For several moments afterward all we could do was hold one another, trembling and kissing weakly, murmuring lovingly to one another, until the water level rose to a point that could prove to be dangerous.

"Paul, honey, I think this water is doing its best to wash us out into the ocean, and I've got sand in places that I don't want to think about," she whispered, slapping my shoulder when I snickered. "Do you think you could find the strength to carry me back to the car?"

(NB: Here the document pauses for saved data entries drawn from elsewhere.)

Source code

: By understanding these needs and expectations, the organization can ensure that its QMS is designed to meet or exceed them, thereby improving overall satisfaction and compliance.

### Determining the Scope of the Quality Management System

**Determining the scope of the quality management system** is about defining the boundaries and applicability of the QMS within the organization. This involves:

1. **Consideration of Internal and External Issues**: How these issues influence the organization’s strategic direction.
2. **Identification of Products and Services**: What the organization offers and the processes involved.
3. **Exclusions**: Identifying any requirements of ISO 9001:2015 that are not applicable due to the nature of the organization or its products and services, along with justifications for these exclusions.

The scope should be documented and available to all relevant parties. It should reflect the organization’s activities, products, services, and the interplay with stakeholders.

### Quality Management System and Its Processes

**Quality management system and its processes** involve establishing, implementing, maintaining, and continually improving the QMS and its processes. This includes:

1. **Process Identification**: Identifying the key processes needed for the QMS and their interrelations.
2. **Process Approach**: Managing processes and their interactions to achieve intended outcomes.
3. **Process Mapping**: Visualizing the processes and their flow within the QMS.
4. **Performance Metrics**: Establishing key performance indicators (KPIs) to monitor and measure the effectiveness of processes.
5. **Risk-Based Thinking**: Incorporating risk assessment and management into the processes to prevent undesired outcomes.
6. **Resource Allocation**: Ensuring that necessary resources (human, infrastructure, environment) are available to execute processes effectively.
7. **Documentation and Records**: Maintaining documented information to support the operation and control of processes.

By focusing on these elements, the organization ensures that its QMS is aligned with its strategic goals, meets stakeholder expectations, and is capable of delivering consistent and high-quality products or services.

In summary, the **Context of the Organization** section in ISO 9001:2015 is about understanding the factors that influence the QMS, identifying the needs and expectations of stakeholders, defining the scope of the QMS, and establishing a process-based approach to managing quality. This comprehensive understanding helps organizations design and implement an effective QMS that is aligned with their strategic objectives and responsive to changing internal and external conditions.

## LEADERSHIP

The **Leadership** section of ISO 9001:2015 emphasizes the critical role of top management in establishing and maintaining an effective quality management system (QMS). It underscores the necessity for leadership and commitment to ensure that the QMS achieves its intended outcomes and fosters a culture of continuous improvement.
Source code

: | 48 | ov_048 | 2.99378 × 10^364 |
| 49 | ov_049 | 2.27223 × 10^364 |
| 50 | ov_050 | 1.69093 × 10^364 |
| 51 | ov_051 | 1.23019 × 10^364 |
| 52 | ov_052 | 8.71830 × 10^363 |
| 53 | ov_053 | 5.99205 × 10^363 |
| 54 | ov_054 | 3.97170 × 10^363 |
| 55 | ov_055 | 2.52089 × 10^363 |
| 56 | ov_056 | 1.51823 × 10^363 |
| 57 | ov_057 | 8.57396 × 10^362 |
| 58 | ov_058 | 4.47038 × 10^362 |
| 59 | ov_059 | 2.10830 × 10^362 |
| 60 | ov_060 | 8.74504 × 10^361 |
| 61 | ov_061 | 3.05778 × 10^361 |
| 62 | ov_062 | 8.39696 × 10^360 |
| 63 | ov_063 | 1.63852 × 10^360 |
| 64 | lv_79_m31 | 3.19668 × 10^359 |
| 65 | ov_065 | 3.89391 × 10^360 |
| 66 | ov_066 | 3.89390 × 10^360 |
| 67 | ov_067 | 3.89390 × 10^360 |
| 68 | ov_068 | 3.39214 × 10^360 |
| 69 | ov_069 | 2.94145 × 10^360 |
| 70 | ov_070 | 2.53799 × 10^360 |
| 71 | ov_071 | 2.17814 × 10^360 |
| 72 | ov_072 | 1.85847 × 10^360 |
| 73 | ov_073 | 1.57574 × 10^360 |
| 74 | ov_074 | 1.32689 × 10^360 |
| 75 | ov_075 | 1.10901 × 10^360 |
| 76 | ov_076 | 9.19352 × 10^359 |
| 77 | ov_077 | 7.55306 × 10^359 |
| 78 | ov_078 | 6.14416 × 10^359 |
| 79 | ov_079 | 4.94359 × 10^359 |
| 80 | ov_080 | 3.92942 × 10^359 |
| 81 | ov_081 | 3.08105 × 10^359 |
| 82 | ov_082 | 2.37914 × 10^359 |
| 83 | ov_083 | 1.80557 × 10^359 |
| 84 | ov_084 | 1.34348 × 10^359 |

It would have been a lot more romantic to stay on the beach, to bask in the morning rays, the ones that were already turning the sky a dusky pink, but I knew that a warm and comfortable bed would be preferable...knowing that we could both use some sleep. Of course, at the moment I felt energetic and wide-awake, not to mention challenged by her little comment about my level of strength.

"I think I might be able to handle that," I said, grinning when she turned to glare at me. "But just to the car, right?"

Damn...she could hit pretty hard for a girl.